Sumsel Rajwali News -Temuan BPK terhadap pertanggungjawaban belanja pemeliharaan kendaraan dinas di Sumatera Selatan sungguh memalukan. Bagaimana mungkin kendaraan yang tidak pernah masuk bengkel bisa diklaim seolah-olah sudah diperbaiki dengan nilai mencapai Rp100 juta? Lebih parah lagi, ada kendaraan yang sedang dipakai perjalanan dinas namun dalam laporan justru tercatat menjalani pemeliharaan di bengkel. Inikah wajah birokrasi kita?

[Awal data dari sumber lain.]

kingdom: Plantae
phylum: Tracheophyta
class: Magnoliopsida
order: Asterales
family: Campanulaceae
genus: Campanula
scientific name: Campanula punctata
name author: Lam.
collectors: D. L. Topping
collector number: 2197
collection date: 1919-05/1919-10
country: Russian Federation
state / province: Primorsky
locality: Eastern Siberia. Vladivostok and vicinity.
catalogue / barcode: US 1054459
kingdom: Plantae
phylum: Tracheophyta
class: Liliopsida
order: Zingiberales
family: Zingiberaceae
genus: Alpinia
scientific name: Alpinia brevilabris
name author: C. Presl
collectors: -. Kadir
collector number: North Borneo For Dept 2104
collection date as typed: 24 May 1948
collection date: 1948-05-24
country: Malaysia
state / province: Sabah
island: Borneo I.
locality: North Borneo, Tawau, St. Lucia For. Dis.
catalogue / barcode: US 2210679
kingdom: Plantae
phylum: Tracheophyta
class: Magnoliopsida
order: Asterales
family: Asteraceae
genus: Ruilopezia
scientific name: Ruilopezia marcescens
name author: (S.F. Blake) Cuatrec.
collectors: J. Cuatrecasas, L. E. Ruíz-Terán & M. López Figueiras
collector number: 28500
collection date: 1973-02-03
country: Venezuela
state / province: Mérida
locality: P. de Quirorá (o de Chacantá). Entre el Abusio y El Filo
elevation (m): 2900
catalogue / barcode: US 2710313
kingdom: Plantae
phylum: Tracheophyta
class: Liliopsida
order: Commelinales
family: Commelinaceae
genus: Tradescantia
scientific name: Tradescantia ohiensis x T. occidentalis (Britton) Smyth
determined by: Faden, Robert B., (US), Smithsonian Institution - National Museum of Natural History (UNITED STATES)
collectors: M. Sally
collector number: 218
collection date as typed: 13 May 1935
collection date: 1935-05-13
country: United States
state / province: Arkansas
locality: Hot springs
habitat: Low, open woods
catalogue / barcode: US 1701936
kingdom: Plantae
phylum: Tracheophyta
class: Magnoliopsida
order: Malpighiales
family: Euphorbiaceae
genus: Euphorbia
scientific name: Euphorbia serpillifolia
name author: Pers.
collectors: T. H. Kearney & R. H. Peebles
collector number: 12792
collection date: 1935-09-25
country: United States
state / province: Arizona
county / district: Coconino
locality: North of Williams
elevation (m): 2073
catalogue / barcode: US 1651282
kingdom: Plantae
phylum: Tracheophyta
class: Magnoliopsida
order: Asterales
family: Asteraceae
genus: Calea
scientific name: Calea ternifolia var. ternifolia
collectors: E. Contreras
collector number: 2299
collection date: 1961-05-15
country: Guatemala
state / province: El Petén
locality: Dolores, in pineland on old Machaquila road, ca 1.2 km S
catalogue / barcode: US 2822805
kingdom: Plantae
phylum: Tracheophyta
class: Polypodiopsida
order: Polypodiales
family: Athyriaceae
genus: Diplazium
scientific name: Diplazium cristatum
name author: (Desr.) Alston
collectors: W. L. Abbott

Kasus ini bukan sekadar “kelebihan bayar” Rp115 juta yang akhirnya disetorkan kembali ke kas daerah. Jauh lebih serius dari itu, persoalan ini memperlihatkan betapa longgarnya sistem pengawasan internal, lemahnya integritas pejabat pengguna anggaran, serta cerobohnya PPTK dalam melaksanakan tugas. Semua ini membuka ruang bagi praktik manipulasi anggaran yang pada hakikatnya merugikan rakyat.
Setiap rupiah dari APBD adalah uang publik yang seharusnya digunakan untuk kesejahteraan masyarakat, bukan dijadikan bancakan melalui laporan fiktif. Alasan klasik “kurang cermat” tidak lagi bisa diterima. Kelalaian pejabat justru memperkuat dugaan adanya pembiaran sistematis.
Pj. Gubernur boleh saja menyatakan siap menindaklanjuti rekomendasi BPK, tetapi publik berhak menuntut langkah lebih tegas: audit menyeluruh, sanksi administratif hingga pidana bagi pihak yang terbukti bermain-main dengan anggaran.
Uang negara bukan mainan. Kasus pemeliharaan kendaraan dinas fiktif ini harus dijadikan peringatan keras: jika pengawasan tetap longgar, maka Sumatera Selatan akan terus menjadi ladang subur bagi korupsi gaya baru yang disamarkan lewat laporan administrasi.